Des traitements peu fiables
La décoction est une méthode d’extraction des principes actifs ou des arômes d’une préparation généralement végétale par dissolution dans l’eau en ébullition. Elle s’applique généralement aux parties les plus dures des plantes : racines ; graines ; écorce ; bois. Elle est utilisée en herboristerie ; teinture ; brasserie ; cuisine et surtout dans la pharmacopée traditionnelle. Pour le corps médical, ces traitements bien qu’efficaces quelques fois, ne sont pas dignes de confiance :
Des illuminés vont chercher à vous convaincre ici que c’est la culture et que c’est bénéfique,
indique le Dr Partick Ngou, pédiatre.
Pour le diététicien et nutritionniste, Dr Aurélien Nana, ces décoctions sont souvent produites dans un environnement insalubre ; et ils sont conditionnées dans des contenants insalubres. Parfois ce sont des objets ramassés n’ayant pas subis une désinfection adéquate. Leur consommation pourrait donc conduire à des maladies du péri fécal à l’instar du choléra ou des salmonelloses, précise-t-il.

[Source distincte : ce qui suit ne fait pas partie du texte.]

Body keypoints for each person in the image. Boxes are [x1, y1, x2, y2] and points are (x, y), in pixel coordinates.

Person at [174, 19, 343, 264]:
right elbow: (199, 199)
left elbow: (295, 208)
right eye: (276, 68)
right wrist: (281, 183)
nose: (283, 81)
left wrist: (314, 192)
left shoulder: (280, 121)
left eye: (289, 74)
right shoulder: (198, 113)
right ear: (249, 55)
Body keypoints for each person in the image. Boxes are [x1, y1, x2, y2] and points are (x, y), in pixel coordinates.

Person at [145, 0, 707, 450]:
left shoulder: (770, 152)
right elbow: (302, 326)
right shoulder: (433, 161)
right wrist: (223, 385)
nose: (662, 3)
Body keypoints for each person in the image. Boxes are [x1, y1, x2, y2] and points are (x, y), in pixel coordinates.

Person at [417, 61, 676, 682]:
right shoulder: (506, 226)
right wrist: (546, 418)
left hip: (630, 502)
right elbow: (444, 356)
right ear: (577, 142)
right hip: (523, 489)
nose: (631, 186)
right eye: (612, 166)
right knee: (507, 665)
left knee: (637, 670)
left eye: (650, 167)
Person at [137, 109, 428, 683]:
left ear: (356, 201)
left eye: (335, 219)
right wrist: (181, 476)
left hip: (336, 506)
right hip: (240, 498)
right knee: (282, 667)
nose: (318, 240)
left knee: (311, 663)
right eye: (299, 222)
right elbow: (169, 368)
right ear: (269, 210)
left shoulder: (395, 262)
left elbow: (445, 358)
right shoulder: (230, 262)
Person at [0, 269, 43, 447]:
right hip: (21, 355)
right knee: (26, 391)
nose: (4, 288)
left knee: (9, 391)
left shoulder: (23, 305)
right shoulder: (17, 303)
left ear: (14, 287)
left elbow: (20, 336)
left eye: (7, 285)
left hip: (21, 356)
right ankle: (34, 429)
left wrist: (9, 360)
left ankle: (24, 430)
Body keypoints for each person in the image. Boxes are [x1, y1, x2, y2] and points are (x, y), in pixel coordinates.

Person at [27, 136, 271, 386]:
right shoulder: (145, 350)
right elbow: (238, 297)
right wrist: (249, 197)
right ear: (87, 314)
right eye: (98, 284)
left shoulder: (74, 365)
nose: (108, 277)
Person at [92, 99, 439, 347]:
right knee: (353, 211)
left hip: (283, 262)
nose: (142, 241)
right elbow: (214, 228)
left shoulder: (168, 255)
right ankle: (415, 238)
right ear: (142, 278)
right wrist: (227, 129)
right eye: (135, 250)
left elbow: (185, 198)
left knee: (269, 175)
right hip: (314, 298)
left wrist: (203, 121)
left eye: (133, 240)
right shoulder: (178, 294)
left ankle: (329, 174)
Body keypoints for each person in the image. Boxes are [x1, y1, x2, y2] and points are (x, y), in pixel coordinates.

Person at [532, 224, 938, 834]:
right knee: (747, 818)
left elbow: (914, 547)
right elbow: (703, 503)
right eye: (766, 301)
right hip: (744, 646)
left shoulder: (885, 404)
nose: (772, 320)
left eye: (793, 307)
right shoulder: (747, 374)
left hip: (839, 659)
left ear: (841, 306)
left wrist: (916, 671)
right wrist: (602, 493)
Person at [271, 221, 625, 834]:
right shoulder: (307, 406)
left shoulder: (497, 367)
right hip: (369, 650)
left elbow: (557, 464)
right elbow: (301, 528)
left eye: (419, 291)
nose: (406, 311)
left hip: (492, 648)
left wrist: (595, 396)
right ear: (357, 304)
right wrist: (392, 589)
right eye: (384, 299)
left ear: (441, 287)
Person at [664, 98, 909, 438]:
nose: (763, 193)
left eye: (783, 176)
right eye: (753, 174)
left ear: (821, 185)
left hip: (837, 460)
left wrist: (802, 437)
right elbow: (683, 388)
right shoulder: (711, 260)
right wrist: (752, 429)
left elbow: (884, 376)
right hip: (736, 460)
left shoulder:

On peut avoir des diarrhées, des vomissements ou encore des dysenteries amibiennes causées par l’eau de qualité douteuse,
affirme le Dr Nana.
Prudence
Pour l’heure, la médecine moderne émet des réserves quant à la pharmacopée traditionnelle. Car les principes actifs utilisés pour ces produits sont généralement inconnus. En plus, on ignore souvent leur dosage. Par conséquent leur consommation est susceptible d’agresser les organes comme le foie, les reins, le tube digestif, et parfois les poumons. Les scientifiques reconnaissent à certaines plantes, à l’instar du citron et du gingembre, utilisées dans la composition de certains de ces breuvages, des vertus anti-oxydantes avec des possibilités de renforcement du système immunitaire. Cependant, les experts de la santé précisent qu’il s’agit généralement que de la prévention et conseillent prudence et recommandent de toujours se rendre chez un médecin en cas de problème de santé.